The novel contains a cast of well-developed and complex characters who learn, grow wiser and eventually accept what they cannot change. There is a murder mystery that forms a secondary layer beneath this coming of age story. I’ve read some individual reviewers who state that it wasn’t a good mystery because they figured out “who-dun-it” before the end of the book. It is then that I want to yell, “Good for you sweetheart, but you missed the whole point.”

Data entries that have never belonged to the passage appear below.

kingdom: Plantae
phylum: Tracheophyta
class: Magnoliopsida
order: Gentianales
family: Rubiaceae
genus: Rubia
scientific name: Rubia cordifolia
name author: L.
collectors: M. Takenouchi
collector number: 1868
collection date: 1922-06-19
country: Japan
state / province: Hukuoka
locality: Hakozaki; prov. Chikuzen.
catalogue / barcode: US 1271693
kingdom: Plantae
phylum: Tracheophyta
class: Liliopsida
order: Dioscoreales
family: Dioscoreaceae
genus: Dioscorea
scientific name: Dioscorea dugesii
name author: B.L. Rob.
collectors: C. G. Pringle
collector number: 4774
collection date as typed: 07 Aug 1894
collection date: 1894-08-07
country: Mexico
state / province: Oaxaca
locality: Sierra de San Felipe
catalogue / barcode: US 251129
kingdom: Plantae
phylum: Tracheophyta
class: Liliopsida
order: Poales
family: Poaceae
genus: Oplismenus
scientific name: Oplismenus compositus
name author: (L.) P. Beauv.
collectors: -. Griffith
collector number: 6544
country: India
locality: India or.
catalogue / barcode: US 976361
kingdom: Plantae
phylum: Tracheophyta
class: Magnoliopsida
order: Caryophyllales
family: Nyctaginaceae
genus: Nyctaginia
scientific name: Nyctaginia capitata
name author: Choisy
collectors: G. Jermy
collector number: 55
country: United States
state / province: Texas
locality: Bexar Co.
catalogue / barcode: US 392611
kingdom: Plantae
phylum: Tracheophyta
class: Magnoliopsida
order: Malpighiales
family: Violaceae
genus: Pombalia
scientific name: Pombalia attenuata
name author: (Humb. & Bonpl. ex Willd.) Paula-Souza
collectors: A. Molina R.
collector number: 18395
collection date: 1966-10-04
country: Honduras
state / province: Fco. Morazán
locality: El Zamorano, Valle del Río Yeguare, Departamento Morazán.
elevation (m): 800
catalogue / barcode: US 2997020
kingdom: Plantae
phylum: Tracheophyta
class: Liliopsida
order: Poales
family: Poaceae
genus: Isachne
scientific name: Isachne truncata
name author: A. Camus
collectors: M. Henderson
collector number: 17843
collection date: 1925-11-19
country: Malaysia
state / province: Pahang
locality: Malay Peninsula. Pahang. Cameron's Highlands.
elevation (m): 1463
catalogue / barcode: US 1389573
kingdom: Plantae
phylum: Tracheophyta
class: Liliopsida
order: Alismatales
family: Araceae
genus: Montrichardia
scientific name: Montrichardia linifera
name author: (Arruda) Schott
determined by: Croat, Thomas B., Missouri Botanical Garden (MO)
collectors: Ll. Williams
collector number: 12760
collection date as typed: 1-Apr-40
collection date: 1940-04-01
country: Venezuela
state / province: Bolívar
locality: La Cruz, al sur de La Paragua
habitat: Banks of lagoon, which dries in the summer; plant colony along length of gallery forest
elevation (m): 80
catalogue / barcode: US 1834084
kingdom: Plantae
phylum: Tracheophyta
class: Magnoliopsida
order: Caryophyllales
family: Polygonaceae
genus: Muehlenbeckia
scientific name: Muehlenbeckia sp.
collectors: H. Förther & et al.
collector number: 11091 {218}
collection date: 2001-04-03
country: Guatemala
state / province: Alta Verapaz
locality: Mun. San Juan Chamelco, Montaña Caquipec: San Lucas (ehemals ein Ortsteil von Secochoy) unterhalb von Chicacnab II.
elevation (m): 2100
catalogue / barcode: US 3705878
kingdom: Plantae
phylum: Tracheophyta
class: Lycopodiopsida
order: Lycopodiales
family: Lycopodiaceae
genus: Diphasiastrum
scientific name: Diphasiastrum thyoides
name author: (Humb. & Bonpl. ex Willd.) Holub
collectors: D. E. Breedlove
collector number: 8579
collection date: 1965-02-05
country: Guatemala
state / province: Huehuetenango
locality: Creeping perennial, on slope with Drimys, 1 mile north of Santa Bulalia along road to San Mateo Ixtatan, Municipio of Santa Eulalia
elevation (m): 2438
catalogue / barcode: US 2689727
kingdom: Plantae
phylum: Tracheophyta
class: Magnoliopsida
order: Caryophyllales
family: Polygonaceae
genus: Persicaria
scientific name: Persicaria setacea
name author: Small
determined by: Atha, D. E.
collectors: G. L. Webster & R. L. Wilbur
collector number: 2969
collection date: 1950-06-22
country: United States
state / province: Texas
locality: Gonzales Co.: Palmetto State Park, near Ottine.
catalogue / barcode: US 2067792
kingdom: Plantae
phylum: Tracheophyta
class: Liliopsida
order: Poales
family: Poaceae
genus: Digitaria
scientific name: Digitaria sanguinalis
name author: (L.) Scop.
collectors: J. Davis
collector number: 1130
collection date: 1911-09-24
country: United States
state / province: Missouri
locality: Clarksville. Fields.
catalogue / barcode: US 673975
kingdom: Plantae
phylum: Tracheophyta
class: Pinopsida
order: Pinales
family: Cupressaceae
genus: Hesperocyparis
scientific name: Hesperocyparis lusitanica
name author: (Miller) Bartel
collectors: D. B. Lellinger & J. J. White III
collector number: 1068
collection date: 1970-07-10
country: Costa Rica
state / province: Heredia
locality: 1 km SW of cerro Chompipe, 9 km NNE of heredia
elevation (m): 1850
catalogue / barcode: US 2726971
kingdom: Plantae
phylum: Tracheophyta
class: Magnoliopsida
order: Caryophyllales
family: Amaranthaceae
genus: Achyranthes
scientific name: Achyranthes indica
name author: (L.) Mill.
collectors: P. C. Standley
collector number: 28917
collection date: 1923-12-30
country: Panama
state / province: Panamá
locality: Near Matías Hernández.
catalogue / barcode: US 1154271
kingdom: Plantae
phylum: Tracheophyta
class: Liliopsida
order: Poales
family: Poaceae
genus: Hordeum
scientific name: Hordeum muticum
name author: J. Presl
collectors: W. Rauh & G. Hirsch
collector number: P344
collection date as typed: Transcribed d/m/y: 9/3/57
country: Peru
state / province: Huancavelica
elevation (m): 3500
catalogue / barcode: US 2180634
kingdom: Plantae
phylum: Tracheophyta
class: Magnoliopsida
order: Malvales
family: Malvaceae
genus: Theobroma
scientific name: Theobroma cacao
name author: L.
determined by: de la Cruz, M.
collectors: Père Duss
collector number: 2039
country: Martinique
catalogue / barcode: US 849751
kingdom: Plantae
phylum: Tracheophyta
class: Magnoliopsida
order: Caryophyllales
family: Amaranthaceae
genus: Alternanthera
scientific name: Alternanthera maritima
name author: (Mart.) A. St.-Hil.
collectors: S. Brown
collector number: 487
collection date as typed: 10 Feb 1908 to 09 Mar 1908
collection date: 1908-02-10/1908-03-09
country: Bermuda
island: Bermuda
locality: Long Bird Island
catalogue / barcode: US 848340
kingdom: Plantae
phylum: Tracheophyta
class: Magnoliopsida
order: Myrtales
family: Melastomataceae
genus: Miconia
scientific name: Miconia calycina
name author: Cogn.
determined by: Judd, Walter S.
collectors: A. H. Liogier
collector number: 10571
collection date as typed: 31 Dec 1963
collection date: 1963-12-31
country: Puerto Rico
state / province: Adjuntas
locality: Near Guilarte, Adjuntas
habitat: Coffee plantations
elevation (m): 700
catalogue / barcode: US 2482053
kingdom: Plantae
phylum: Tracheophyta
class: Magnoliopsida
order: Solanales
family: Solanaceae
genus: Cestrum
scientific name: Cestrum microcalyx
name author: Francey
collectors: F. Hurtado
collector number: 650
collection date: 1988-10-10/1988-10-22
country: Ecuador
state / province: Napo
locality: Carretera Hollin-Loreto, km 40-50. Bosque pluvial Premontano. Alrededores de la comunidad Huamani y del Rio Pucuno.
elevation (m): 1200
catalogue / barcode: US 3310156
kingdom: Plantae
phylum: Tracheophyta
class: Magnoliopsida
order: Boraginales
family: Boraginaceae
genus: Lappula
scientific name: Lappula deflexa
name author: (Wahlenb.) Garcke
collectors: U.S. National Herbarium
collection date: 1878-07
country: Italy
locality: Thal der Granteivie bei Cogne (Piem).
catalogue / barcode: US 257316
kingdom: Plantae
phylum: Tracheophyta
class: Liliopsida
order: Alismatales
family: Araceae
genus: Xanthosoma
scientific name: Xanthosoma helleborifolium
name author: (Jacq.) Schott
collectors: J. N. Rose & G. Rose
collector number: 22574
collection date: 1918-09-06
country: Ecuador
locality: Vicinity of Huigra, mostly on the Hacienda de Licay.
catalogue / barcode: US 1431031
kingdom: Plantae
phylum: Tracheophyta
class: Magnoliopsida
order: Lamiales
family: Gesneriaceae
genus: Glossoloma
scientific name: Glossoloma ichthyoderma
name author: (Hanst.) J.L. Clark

Points to the author for including this quote from Blaise Pascal on the dedication page. 
“The heart has reasons that reason does not understand.” 

Read well …Poppy

Literary Musing (No. 1)

LarryMcMurtry_LonesomeDove

We have moved twice in one year. It seems more like 3 or 4 moves as we are still searching for lost and misplaced items. Somewhere in the house (I hope) is a beat-up hardcover copy of Lonesome Dove by Larry McMurtry. The dust jacket is long gone, the spine is wobbly at best. Sure I could buy another copy or download the Kindle version, but that well-read book is precious to me not just for the content and story (which are superb … more on that later), but for the hand written notes from friends to whom I have loaned the book. The front and back endsheets contain notes, reflections, quotes from the book, all signed by friends. This is especially poignant because if you would ask me what Lonesome Dove was about, I would not say, “A cattle-drive from Texas to Montana,” or “Two retired Texas rangers,” or any of a number of themes that emerge from the book. My answer to what Lonesome Dove is about would be, “Friendship,” the relationship, the philia love between Augustus McCrae and Woodrow McCall.

Larry McMurtry passed away on March 25, 2021 in Archer City, Texas … the same town he was born in on June 3, 1936. As an aspiring writer, he is one of those those authors who intimidates me. His characters are well rounded and complex, the dialogue is genuine and humorous. The environments are real, you can feel the heat, the dust, and the currents of the rivers. To say that Lonesome Dove is a western is like saying the Mona Lisa is a portrait.

If you haven’t read Lonesome Dove, put it on your list. If you’ve read it and would like to digitally sign my wayward copy; drop me a comment. When I find it, I’ll transcribe your comments to join all the others.